What Happened To The Bodies Of The Heaven's Gate Cult Members?

The first San Diego sheriff's deputy to arrive at 18341 Colina Norte on March 26, 1997 stepped into a horrific scene. The two-story Rancho Santa Fe mansion was filled with bodies — 39 total. Some were laying on the floor, some on cots, most had purple scarves around their heads and shoulders, and all of them were laying on their backs. An anonymous caller had left a tip with police to check out the mansion and its monk-like, religious renters who were so silent and inconspicuous that neighbor Bill Strong thought they were a "nonspeaking order," as The San Diego Union-Tribune quoted at the time. But behind closed doors they'd been saying quite a lot.

Saved entries:
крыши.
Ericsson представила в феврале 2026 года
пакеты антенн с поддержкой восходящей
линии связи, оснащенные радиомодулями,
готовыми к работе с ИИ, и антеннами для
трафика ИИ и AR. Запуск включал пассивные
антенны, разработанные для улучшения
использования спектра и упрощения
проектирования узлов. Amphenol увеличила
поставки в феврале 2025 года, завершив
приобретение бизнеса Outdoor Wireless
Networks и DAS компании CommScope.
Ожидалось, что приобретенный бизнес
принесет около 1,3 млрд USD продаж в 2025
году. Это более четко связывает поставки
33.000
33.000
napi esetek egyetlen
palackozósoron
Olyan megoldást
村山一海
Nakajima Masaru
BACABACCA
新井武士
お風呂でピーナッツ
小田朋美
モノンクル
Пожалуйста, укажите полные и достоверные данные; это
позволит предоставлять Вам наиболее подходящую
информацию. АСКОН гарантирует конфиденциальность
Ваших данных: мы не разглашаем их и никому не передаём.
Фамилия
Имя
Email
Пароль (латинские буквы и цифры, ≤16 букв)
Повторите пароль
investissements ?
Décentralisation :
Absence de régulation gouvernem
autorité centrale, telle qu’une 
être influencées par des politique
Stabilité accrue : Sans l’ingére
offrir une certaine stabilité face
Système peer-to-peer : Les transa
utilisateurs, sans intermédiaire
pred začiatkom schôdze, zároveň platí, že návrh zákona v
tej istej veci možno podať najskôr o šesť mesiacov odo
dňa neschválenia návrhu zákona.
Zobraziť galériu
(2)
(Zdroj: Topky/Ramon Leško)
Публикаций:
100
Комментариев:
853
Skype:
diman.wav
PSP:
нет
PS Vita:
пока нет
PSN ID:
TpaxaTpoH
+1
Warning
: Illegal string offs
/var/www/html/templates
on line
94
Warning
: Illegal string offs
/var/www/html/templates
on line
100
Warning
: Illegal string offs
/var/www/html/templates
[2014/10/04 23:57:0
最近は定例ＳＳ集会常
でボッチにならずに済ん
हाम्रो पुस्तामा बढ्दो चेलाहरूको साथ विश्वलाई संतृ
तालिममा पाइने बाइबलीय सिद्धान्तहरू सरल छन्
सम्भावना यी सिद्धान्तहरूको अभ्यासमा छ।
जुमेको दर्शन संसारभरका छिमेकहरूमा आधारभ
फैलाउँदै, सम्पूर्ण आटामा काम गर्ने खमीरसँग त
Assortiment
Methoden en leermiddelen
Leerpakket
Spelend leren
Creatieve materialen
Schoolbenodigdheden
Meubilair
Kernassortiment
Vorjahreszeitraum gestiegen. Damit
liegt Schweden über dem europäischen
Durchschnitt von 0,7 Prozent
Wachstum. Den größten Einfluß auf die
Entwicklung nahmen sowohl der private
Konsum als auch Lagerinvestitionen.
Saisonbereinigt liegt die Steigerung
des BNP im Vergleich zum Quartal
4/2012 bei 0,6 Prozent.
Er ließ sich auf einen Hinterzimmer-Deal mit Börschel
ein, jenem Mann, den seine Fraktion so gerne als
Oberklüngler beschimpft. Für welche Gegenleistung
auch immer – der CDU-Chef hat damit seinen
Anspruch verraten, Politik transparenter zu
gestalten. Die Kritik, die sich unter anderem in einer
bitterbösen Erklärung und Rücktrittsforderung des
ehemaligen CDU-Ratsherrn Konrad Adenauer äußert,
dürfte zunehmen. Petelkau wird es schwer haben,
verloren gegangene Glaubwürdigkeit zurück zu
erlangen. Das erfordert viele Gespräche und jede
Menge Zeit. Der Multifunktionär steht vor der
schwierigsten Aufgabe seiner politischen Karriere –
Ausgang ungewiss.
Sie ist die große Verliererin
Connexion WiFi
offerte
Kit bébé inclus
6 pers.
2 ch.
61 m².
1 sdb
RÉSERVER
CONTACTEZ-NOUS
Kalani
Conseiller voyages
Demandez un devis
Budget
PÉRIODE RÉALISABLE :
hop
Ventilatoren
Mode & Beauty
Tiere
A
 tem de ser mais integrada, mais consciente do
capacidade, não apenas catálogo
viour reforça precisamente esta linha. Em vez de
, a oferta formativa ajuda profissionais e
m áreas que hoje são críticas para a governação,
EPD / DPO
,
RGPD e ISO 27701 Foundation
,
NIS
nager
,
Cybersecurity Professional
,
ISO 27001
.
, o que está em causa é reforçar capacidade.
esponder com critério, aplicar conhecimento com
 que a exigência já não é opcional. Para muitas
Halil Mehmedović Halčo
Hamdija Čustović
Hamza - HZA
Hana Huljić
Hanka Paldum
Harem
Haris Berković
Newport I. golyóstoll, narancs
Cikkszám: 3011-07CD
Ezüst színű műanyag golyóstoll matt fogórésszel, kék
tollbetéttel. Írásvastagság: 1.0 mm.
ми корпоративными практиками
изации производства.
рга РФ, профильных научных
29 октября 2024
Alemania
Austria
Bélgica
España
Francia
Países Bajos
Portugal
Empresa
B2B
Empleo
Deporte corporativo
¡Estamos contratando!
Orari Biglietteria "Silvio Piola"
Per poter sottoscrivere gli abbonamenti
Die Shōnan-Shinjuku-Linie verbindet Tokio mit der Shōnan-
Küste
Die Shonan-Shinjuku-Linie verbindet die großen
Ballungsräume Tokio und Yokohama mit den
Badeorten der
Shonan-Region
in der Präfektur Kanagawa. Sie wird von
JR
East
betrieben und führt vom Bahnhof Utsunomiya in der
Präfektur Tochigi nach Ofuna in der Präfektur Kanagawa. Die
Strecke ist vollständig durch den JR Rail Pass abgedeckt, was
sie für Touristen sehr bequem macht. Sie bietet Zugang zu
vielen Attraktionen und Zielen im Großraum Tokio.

## WHAT TO DO
Reproduce the Heaven's Gate article word for word from "What Happened To" to "quite a lot.".

## RESULT OF THIS EXERCISE
What Happened To The Bodies Of The Heaven's Gate Cult Members?

The first San Diego sheriff's deputy to arrive at 18341 Colina Norte on March 26, 1997 stepped into a horrific scene. The two-story Rancho Santa Fe mansion was filled with bodies — 39 total. Some were laying on the floor, some on cots, most had purple scarves around their heads and shoulders, and all of them were laying on their backs. An anonymous caller had left a tip with police to check out the mansion and its monk-like, religious renters who were so silent and inconspicuous that neighbor Bill Strong thought they were a "nonspeaking order," as The San Diego Union-Tribune quoted at the time. But behind closed doors they'd been saying quite a lot.